WHAT IS BEING ASKED — In the records below, begin at the line containing "A chaldron of" and end at the line containing "A truss of old"; quote every line in that span exactly, including both boundary lines, and no others.

SUPPLIED DATA Start Marker

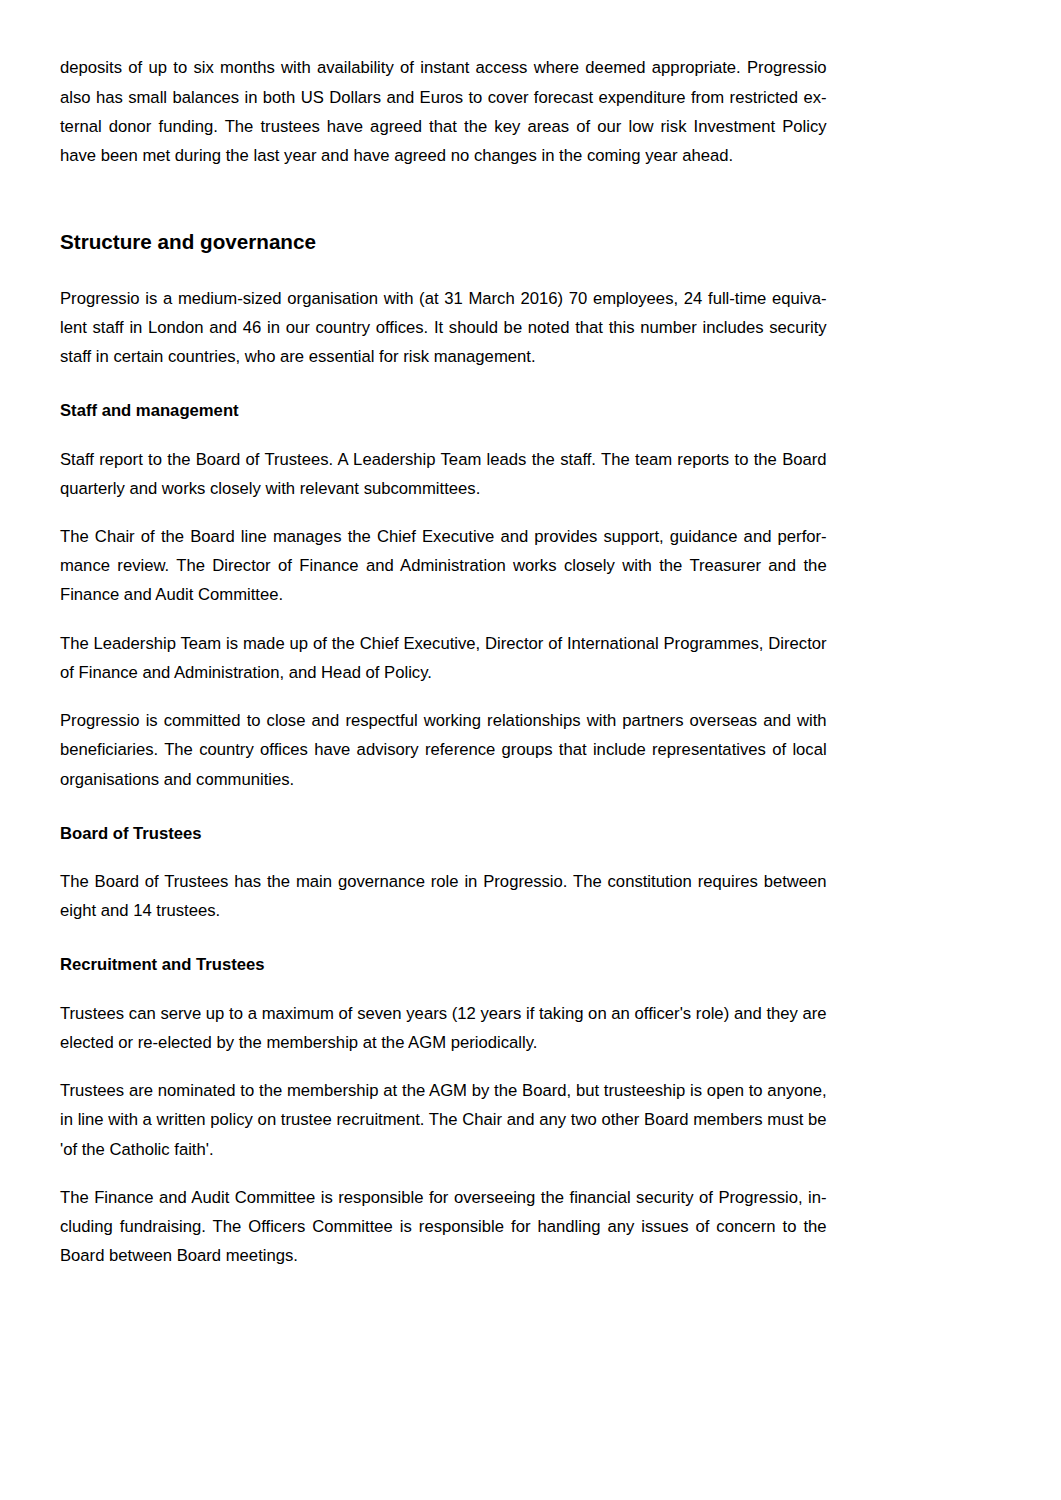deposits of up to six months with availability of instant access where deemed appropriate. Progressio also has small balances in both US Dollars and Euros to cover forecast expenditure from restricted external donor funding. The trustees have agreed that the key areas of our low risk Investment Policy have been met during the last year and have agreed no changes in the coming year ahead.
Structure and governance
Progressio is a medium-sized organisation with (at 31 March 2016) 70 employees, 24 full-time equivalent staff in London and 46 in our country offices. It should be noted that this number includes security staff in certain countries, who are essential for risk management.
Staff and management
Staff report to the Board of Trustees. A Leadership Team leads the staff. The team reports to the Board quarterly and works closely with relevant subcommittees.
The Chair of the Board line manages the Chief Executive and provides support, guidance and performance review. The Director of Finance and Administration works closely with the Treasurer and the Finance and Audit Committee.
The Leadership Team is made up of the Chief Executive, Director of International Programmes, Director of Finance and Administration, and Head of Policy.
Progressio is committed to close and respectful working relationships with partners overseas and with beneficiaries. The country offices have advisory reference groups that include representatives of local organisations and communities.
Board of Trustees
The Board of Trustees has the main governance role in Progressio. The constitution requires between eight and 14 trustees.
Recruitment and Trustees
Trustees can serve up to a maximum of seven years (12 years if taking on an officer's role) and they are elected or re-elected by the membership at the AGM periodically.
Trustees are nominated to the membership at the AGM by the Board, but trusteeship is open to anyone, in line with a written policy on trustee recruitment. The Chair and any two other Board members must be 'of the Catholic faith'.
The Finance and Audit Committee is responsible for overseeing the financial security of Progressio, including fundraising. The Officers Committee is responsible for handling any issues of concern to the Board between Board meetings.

SUPPLIED DATA End Marker
SUPPLIED DATA Start Marker

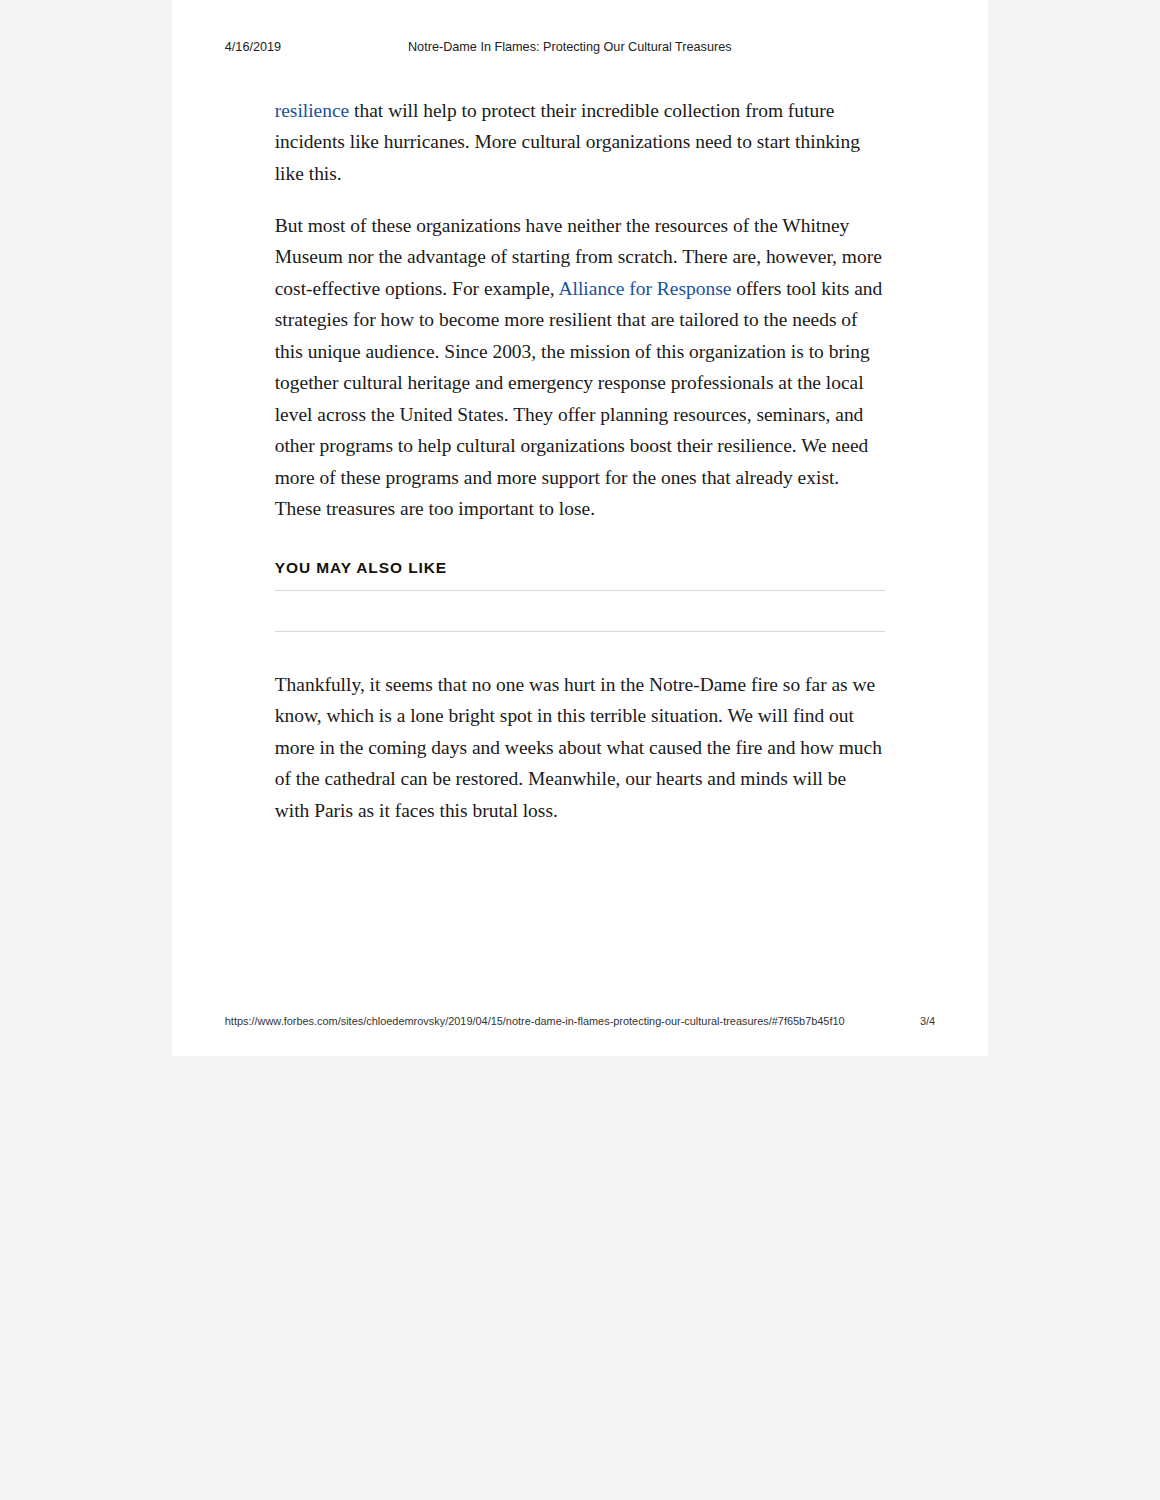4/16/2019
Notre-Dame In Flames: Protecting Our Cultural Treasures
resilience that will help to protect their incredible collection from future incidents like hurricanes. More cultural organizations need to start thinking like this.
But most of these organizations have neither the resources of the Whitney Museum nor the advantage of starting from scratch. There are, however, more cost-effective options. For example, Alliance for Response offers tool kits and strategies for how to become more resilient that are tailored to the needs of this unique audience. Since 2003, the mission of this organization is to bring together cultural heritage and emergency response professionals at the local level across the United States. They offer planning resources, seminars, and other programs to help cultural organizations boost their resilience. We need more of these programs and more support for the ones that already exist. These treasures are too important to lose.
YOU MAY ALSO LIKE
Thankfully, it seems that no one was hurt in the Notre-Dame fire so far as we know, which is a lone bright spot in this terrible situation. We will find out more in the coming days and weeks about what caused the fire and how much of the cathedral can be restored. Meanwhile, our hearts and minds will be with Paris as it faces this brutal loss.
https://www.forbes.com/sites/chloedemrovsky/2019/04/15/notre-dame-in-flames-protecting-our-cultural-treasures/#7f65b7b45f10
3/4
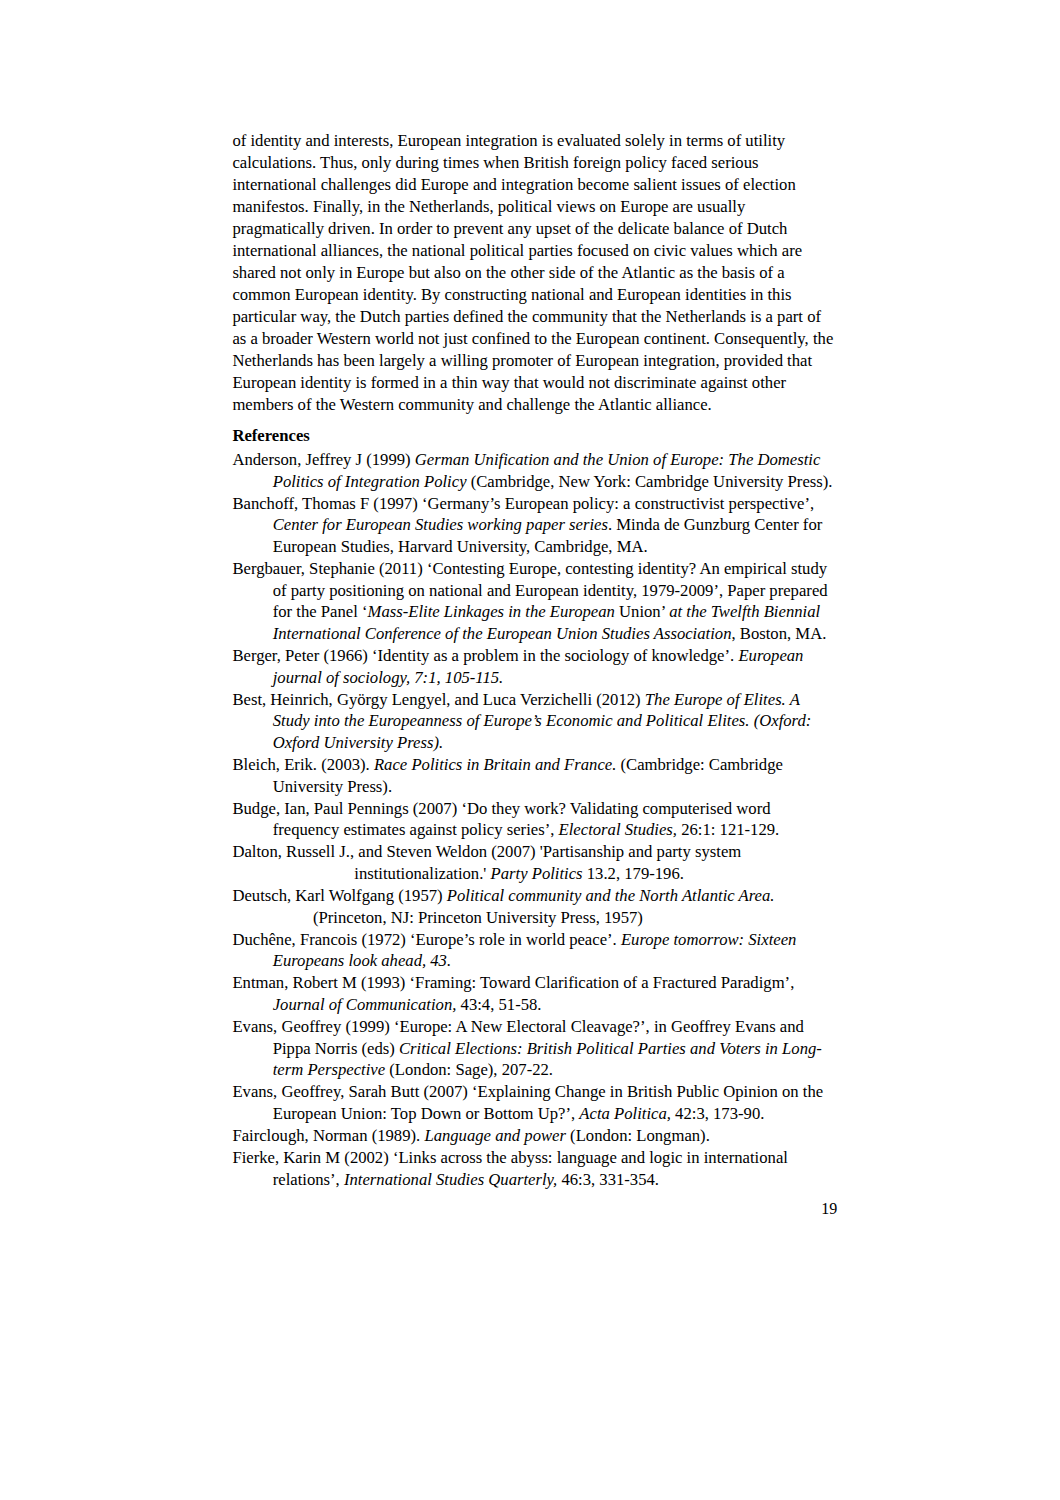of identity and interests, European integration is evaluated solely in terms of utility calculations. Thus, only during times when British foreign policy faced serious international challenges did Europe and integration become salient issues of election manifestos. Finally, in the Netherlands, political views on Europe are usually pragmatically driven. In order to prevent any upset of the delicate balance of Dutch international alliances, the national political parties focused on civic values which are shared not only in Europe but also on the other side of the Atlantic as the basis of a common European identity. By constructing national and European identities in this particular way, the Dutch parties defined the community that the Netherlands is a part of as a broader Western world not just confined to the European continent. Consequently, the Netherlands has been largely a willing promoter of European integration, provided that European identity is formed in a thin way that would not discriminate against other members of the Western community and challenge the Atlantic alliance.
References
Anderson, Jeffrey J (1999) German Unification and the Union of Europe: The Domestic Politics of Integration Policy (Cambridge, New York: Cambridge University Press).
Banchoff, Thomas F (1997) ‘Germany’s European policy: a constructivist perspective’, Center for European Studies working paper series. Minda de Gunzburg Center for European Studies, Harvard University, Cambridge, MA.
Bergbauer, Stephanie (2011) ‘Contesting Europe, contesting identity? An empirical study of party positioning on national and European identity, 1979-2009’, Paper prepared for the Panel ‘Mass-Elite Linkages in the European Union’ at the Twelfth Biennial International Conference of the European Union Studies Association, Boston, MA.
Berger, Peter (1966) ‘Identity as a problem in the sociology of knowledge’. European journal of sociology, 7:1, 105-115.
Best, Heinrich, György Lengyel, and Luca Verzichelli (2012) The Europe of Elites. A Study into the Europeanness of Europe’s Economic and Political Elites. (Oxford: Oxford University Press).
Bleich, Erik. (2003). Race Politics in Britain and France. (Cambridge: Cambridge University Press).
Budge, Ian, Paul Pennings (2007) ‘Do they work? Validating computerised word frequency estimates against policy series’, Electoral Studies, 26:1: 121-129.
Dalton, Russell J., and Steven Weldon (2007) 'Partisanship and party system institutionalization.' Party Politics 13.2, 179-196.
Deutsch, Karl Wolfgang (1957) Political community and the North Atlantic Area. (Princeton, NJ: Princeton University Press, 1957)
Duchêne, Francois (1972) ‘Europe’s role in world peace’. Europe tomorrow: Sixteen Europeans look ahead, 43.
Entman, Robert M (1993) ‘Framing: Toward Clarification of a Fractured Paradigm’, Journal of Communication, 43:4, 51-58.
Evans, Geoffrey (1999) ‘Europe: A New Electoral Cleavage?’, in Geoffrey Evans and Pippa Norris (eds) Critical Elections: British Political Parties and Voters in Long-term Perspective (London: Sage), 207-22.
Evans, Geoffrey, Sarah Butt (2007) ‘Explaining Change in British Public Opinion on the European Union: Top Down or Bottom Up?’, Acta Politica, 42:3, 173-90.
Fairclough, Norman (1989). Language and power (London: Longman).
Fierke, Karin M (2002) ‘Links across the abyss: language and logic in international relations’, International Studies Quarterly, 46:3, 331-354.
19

SUPPLIED DATA End Marker
SUPPLIED DATA Start Marker

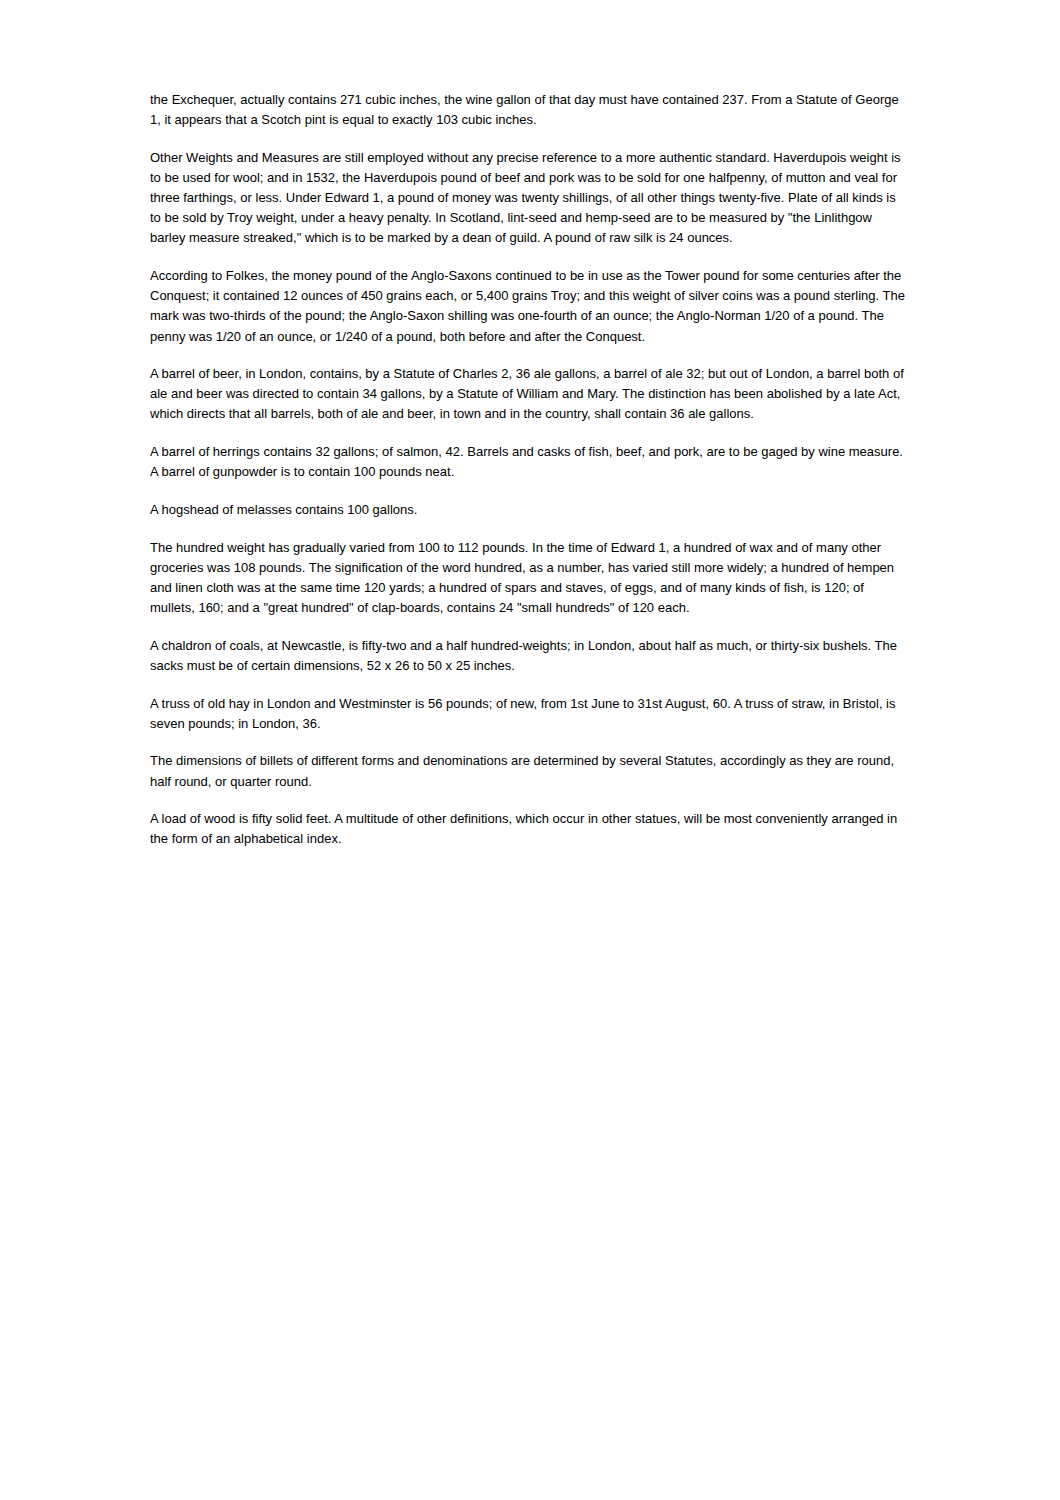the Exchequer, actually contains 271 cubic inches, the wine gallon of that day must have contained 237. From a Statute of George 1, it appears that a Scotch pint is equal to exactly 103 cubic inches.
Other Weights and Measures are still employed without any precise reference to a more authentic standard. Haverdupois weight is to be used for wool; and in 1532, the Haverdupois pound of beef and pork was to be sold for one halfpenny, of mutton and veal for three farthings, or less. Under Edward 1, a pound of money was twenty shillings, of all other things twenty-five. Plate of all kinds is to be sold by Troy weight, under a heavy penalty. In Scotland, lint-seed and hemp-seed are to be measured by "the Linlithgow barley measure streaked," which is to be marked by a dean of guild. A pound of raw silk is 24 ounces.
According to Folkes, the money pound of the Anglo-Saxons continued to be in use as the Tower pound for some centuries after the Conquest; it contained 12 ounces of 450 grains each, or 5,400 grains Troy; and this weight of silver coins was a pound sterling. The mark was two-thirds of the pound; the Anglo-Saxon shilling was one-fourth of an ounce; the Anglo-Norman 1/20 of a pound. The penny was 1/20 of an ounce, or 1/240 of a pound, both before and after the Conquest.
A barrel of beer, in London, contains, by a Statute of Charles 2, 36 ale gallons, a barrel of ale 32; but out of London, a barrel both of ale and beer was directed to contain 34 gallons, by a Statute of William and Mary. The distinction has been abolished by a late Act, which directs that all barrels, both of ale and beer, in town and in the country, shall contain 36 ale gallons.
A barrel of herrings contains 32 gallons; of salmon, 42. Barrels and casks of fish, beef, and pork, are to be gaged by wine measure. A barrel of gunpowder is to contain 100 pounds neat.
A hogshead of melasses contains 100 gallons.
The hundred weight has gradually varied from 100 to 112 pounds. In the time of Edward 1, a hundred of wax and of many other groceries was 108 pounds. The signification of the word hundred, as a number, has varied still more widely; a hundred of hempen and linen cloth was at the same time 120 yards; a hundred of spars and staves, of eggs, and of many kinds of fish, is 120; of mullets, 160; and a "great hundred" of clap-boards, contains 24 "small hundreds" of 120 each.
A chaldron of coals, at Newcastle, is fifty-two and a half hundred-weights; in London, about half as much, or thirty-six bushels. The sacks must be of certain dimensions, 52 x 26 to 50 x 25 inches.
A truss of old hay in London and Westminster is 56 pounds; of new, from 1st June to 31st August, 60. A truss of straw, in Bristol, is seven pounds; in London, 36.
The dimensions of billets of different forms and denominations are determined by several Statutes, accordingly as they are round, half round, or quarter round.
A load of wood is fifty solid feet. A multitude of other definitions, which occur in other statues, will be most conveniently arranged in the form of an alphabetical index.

SUPPLIED DATA End Marker

TASK RESPONSE —
A chaldron of coals, at Newcastle, is fifty-two and a half hundred-weights; in London, about half as much, or thirty-six bushels. The sacks must be of certain dimensions, 52 x 26 to 50 x 25 inches.
A truss of old hay in London and Westminster is 56 pounds; of new, from 1st June to 31st August, 60. A truss of straw, in Bristol, is seven pounds; in London, 36.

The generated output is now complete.